Colorado U.S. Senator Mark Udall at a gay-rights event this weekend in Denver said he supports marriage equality for all Americans. Udall joins a growing list of lawmakers who have gone on record in support of ending the era where the federal Defense of Marriage Act and where constitutional bans like Colorado’s Amendment 43 blocked LGBT couples from the legal protections and advantages provided by the state through marriage. Udall is the 18th sitting U.S. Senator to state publicly that he supports efforts to make gay marriage legal.
At the “Ally Awards” hosted by gay rights group OneColorado Saturday evening, Udall told activist Sunnyvie Brydum that the snowballing incremental approach moving across the nation is the right way to build consensus and change the law.
“I support marriage equality. We have work to do. Let’s go do it,” he said. “I think the way [marriage equality] is unfolding has lessons for all of us. Let’s work in our states. Let’s work on our neighbors. Let’s work with our communities. Let’s work with our elected officials.

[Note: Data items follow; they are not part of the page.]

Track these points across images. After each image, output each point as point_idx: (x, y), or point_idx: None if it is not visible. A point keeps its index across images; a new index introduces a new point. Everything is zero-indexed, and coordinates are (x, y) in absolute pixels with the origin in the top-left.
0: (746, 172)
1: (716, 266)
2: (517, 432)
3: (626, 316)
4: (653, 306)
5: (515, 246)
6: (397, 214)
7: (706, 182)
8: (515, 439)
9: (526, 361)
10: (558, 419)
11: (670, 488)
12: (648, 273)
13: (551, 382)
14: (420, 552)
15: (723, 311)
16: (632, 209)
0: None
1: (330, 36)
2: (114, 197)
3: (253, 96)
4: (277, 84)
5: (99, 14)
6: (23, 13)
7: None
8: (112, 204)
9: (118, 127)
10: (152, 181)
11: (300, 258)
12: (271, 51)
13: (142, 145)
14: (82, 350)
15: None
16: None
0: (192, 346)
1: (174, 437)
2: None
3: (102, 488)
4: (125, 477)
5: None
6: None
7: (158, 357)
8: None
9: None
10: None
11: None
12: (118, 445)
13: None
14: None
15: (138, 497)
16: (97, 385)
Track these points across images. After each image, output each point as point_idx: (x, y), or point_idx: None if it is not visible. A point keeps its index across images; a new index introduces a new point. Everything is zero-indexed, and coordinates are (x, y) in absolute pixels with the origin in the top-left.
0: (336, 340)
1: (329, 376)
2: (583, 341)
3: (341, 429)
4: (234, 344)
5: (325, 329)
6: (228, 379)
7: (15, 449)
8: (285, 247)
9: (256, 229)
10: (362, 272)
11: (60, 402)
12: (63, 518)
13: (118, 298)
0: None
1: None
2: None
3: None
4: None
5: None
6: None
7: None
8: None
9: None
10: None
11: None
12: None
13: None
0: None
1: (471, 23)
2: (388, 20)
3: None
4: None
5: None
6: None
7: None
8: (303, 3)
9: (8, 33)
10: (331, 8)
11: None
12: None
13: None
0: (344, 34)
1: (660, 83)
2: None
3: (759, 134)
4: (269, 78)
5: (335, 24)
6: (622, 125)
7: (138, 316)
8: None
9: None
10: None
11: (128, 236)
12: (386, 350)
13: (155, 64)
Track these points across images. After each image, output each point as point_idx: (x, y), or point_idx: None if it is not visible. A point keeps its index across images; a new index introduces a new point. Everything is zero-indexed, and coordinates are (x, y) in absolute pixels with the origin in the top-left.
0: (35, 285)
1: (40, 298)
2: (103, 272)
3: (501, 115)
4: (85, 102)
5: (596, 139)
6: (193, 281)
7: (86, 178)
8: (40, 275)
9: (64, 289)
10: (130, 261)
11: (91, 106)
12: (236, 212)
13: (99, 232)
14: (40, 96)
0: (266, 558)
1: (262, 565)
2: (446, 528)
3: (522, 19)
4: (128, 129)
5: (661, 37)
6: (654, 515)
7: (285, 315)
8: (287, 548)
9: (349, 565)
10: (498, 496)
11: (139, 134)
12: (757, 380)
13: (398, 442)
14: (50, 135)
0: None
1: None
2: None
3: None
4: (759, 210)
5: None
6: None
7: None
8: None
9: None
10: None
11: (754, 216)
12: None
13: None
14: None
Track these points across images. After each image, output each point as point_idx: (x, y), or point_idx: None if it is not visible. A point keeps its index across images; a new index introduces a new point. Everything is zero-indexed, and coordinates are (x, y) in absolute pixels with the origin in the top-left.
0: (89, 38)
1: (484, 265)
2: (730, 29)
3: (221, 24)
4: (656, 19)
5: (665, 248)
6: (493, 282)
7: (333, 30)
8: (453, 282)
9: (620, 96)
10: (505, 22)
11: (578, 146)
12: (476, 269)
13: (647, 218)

“I have no doubt we’ll reach marriage equality in the states and across the nation.”
The awards ceremony celebrated straight people who have worked to advance the civil rights of LGBT Coloradans. Award recipients included Veronica Barela at NEWSED, Bruce DeBoskey of the DeBoskey Group, Jean Hodges of PFLAG and former state Representative Wilma Webb.
In introducing Hodges, Udall related the story of the lesbian and gay service members who came to Washington last December to testify in the hearings that effectively ended the military’s Don’t Ask, Don’t Tell policy, which banned gay soldiers from serving openly. Udall spearheaded the move to lift the policy, calling it anachronistic, discriminatory and a waste of valuable human and financial resources.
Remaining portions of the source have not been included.